Overview of Apicomplexan Cell Cycle Regulation

Like the structural components of cell division in the previous section, the regulation of the apicomplexan cell cycle reflects the blending of ancient and adapted mechanisms. Despite a variety of the morphological patterns among apicomplexan parasites, there are clearly distinguishable cell cycle phases changing in precise order (Figure 2) [38]. For example, the Toxoplasma tachyzoite cell cycle begins with the gap period (G1 phase) that is first devoted to the biosynthesis of protein and RNA components (G1a) followed by a switch to the component needs of DNA synthesis in the second half of G1 (G1b) [39]. This is the same general biosynthetic order of G1 phase in our own cells. Like other eukaryotes, Toxoplasma chromosomes are replicated in S phase and segregated in mitosis. We do not know if a G2 period is short or absent [38] in these parasites, however, the lack of a discernable G2 period is not uncommon in unicellular eukaryotes, including other apicomplexans [40,41].

We and others have shown that the function of certain proteins is linked to a specific tachyzoite cell cycle stage [13,34,42-47], and the ability to reversibly arrest the Toxoplasma tachyzoite cell cycle [48] operationally demonstrates that the conserved rule of the checkpoint regulation in apicomplexans is in place.
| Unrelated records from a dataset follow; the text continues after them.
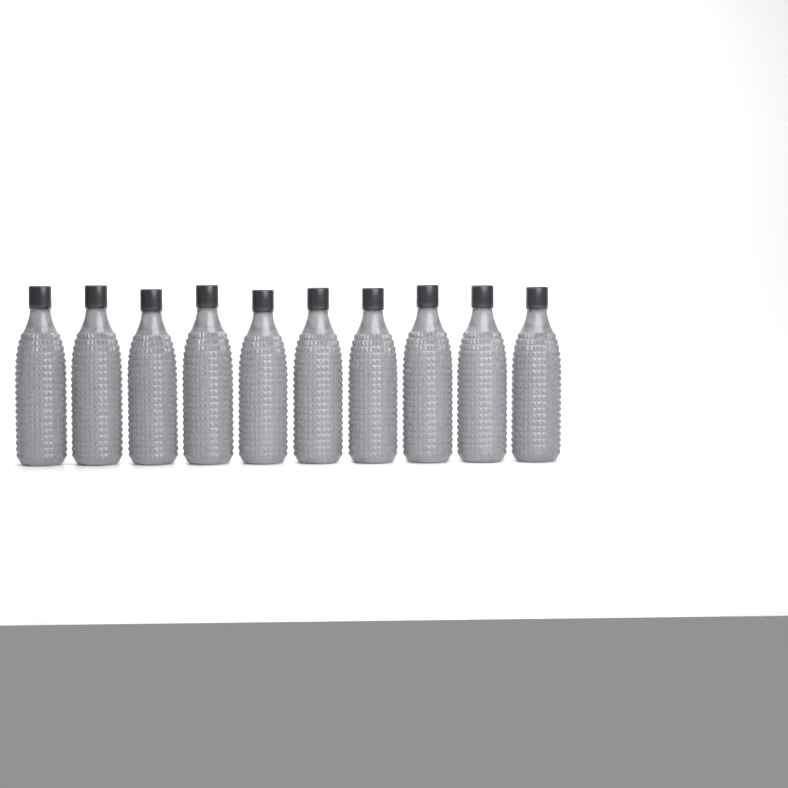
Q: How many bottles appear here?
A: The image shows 10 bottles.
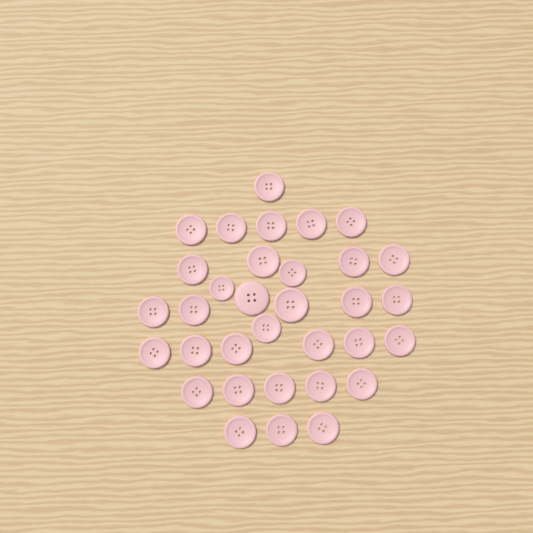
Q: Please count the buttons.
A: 33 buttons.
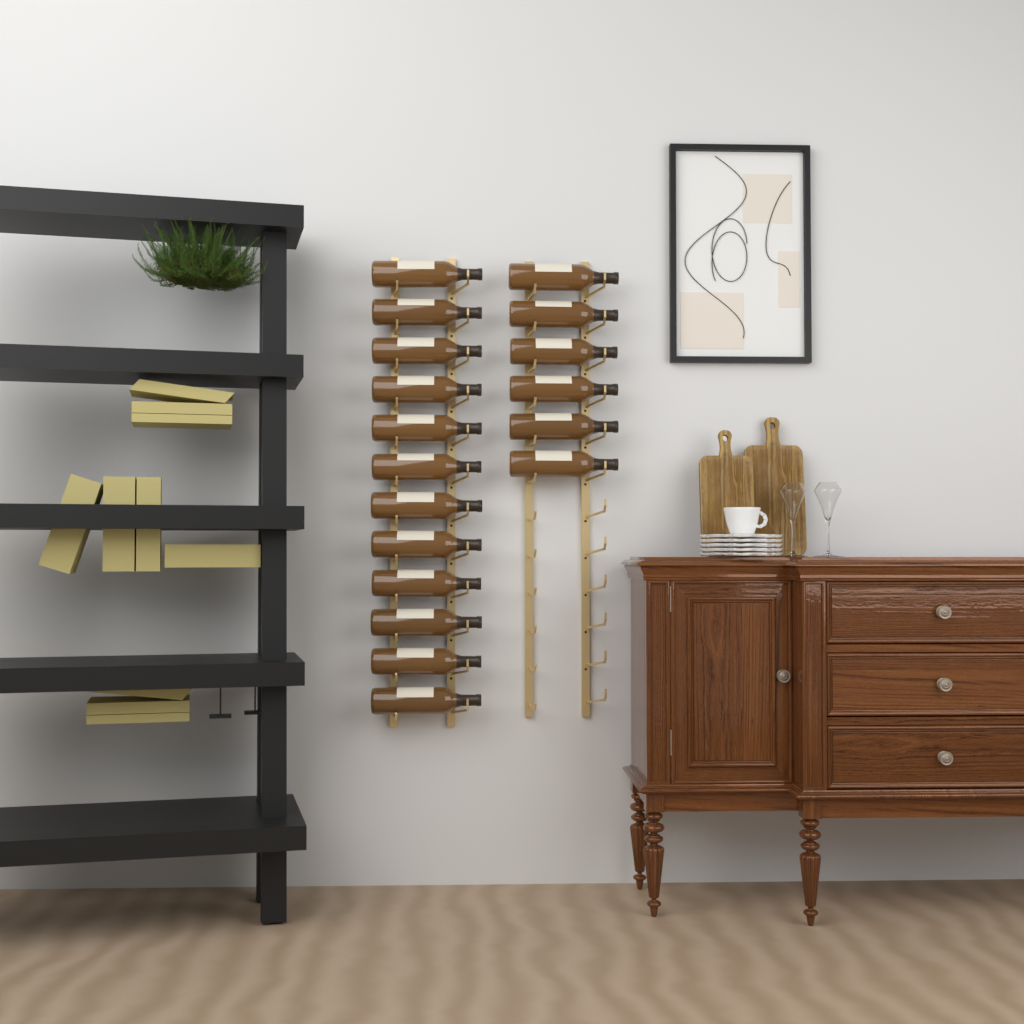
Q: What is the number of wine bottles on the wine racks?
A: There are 18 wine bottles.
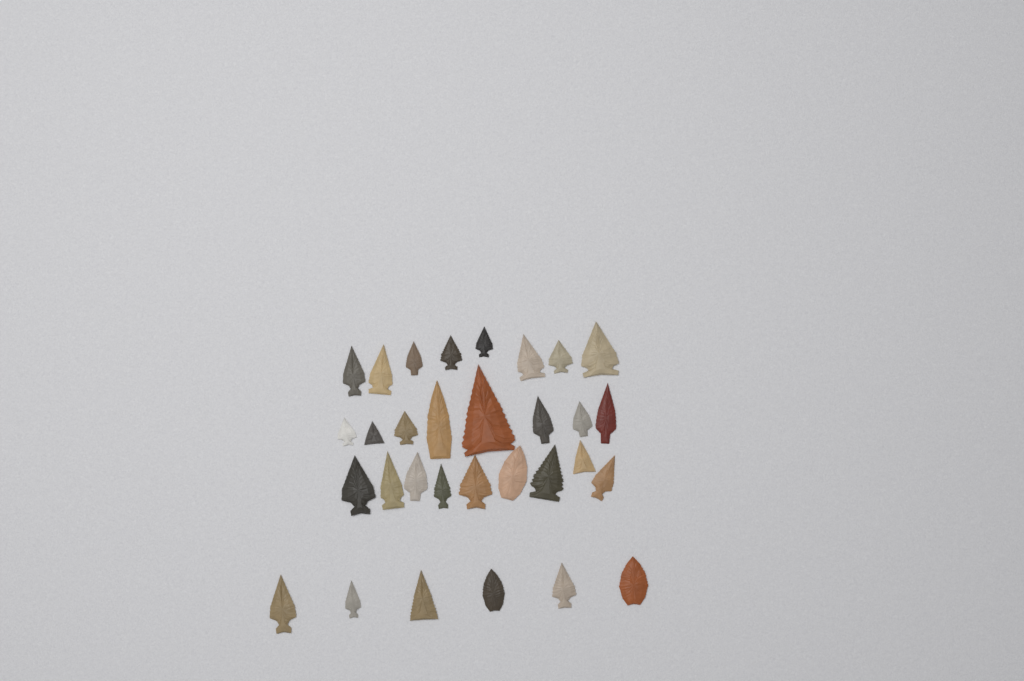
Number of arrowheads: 31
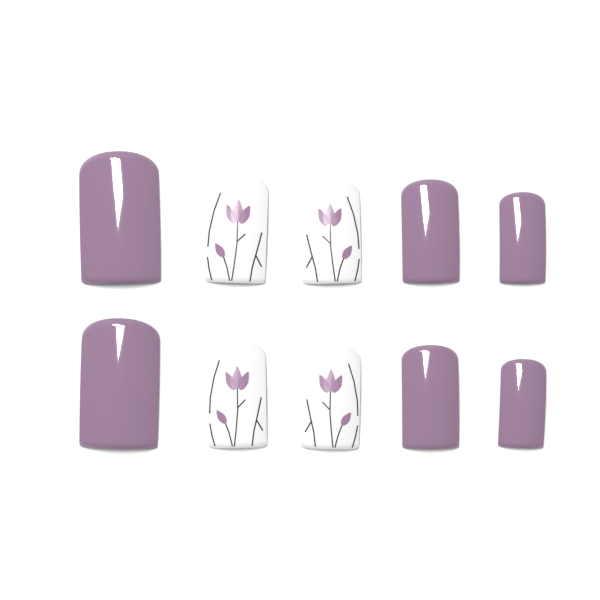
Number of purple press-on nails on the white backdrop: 6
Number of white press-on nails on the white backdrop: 4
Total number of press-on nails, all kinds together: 10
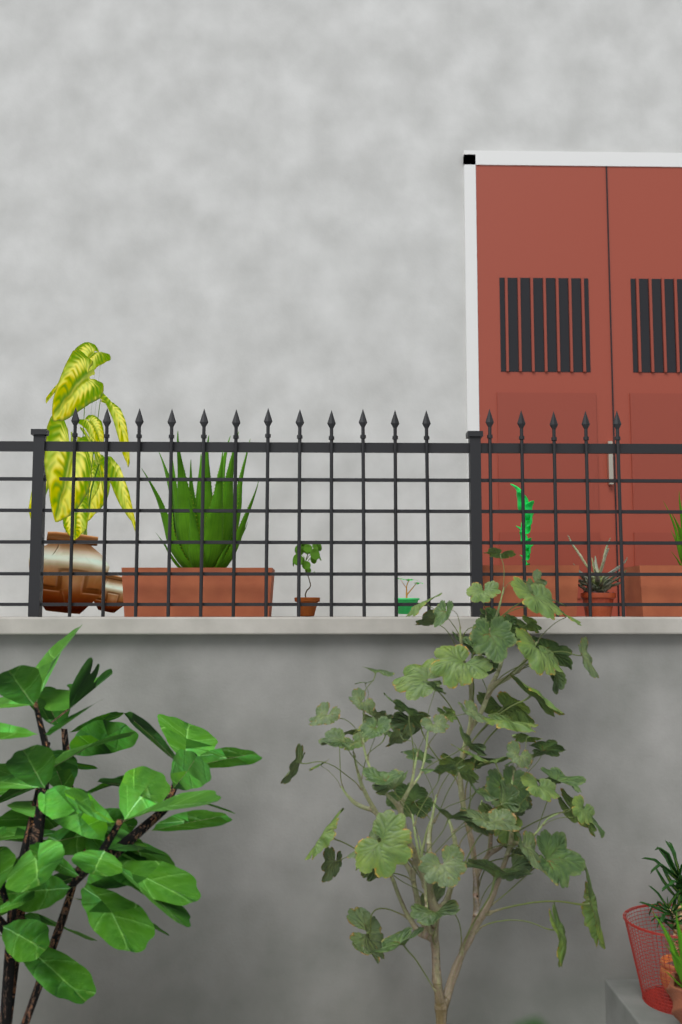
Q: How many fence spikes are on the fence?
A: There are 17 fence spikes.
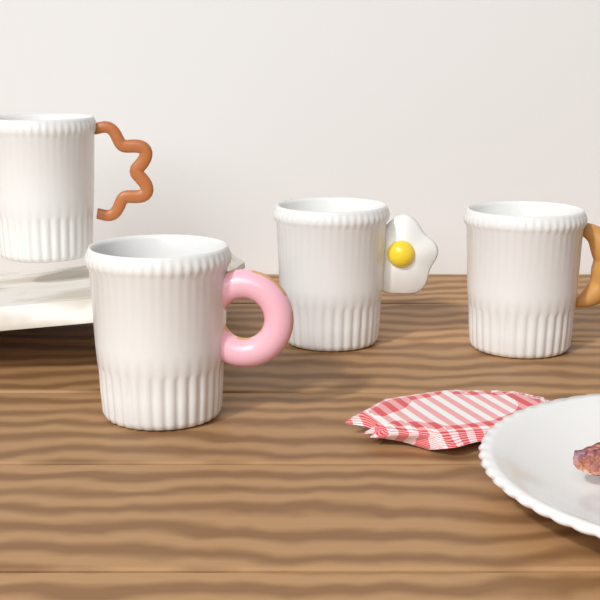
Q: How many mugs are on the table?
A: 4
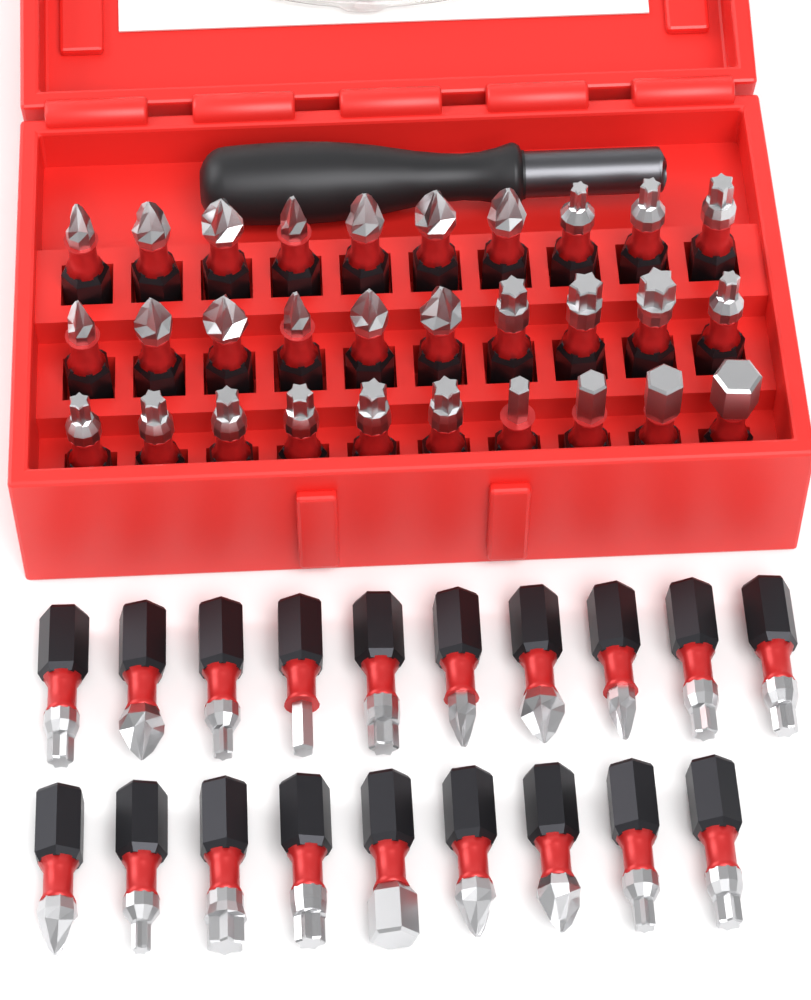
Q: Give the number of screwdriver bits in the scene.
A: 49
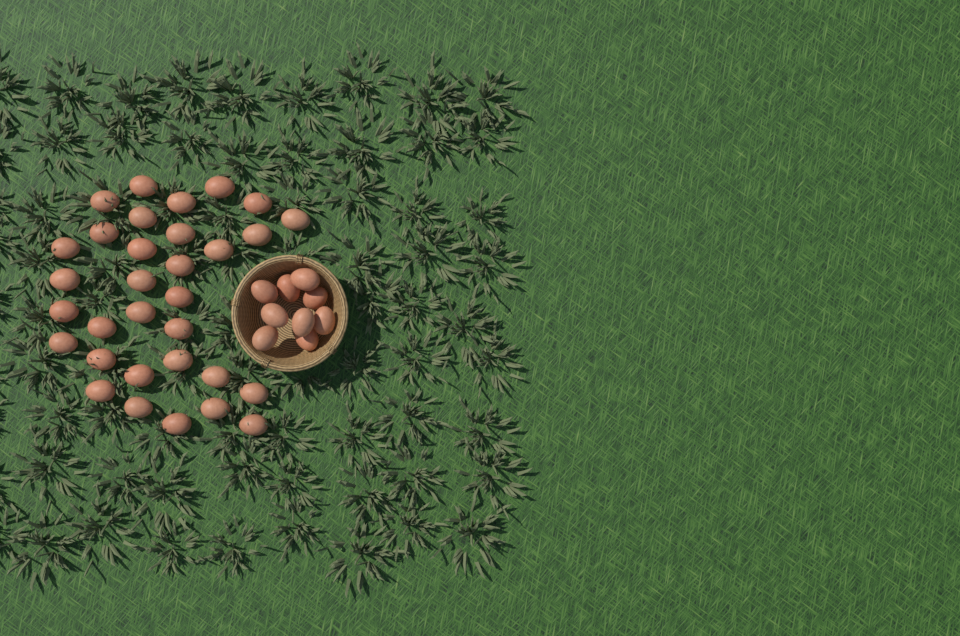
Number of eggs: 41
The general topology of cell cycle regulation is conserved too. At critical cell cycle transitions, similar signals are generated and recognized by identifiable paneukaryotic orthologs, and a similar outcome is produced upon checkpoint satisfaction (‘old’ Figure 3, filled shapes). However, central regulators and immediate effectors are changed due to initial loss (‘lost’) followed by re-tooling during genome expansion stages (‘new’) (Figure 3, open shapes). Apicomplexans likely ‘borrowed’ via secondary symbiosis a family of plant-specific AP2 transcriptional factors [49] that are anticipated to fulfill the role of missing Cdk effectors driving cell cycle progression in higher eukaryotes. Notably, truly new and unique regulatory mechanisms are associated with such specialized structures as the bipartite centrosome [13] and the cytoskeletal layers (‘new’) [32] that are functionally linked to the separate nuclear and budding cycles.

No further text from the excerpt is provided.